#### AVAILABLE DATA:

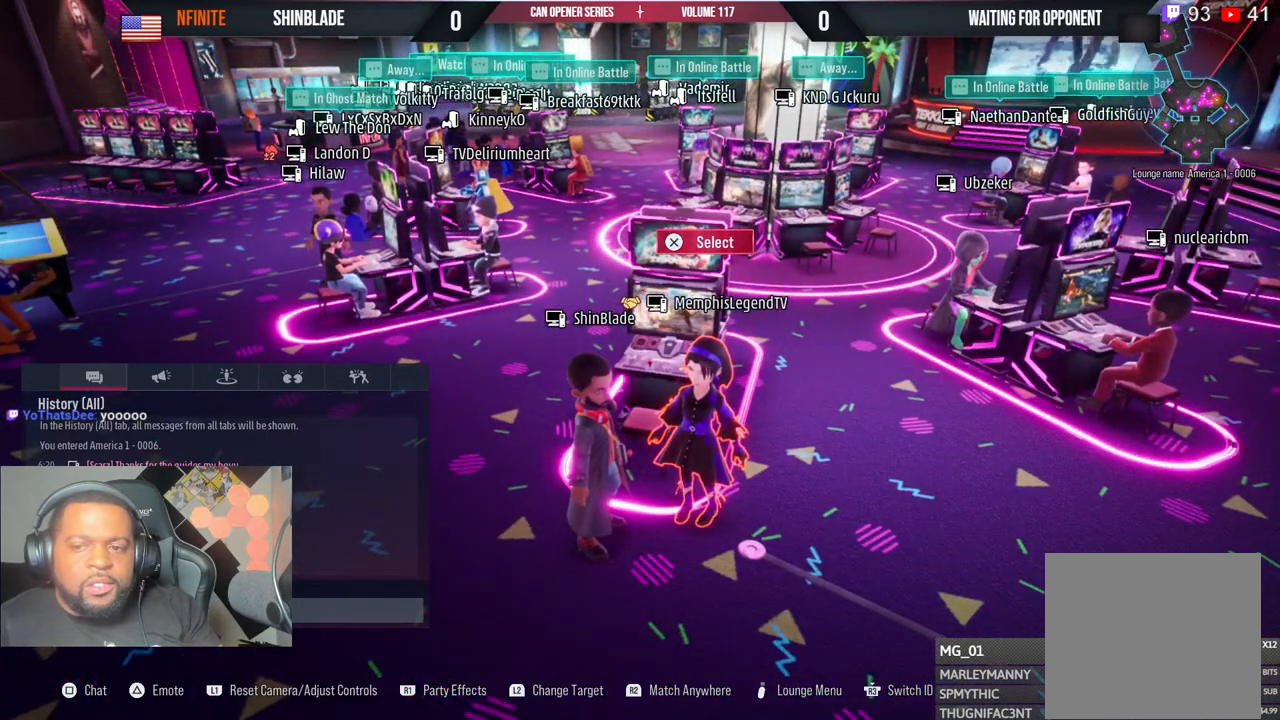
{"buttons": [], "left_stick": "center", "right_stick": "center", "events": []}
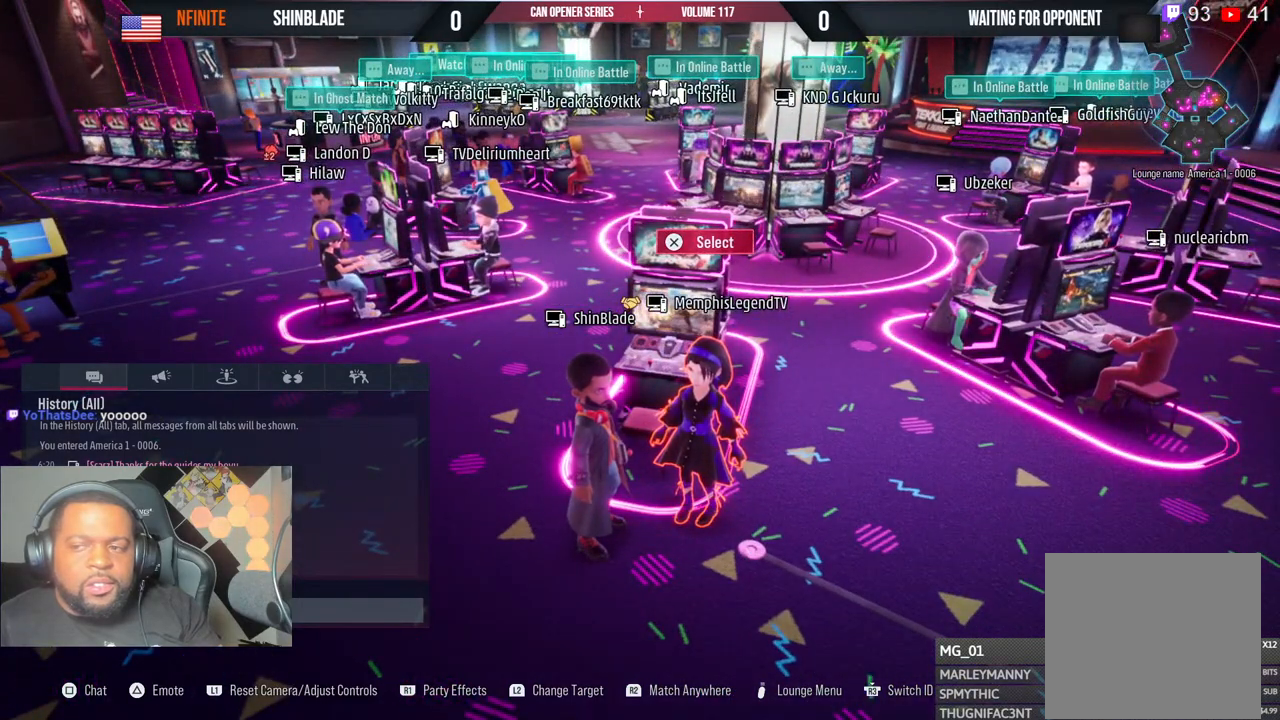
{"buttons": [], "left_stick": "center", "right_stick": "center", "events": []}
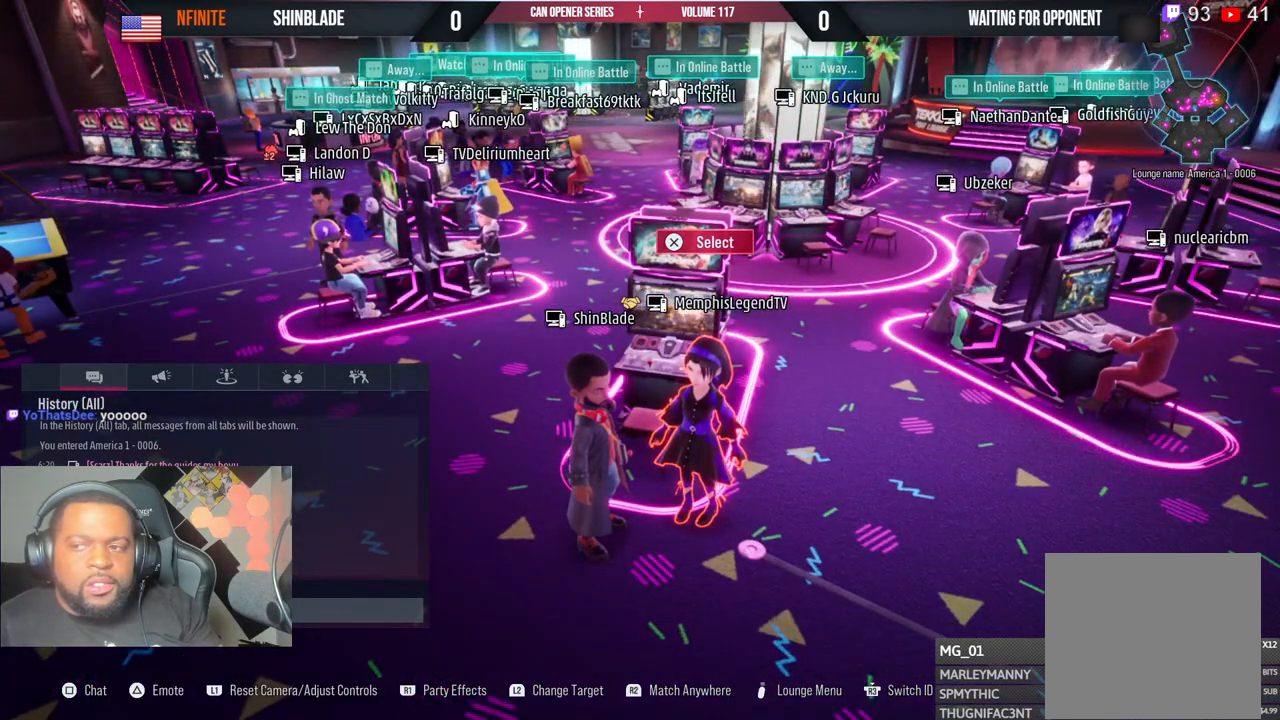
{"buttons": [], "left_stick": "center", "right_stick": "center", "events": []}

#### WHAT IS EXPECTED:
Reproduce every line of the material above, but drop the pictures.

#### RESULT OF THE TASK:
{"buttons": [], "left_stick": "center", "right_stick": "center", "events": []}
{"buttons": [], "left_stick": "center", "right_stick": "center", "events": []}
{"buttons": [], "left_stick": "center", "right_stick": "center", "events": []}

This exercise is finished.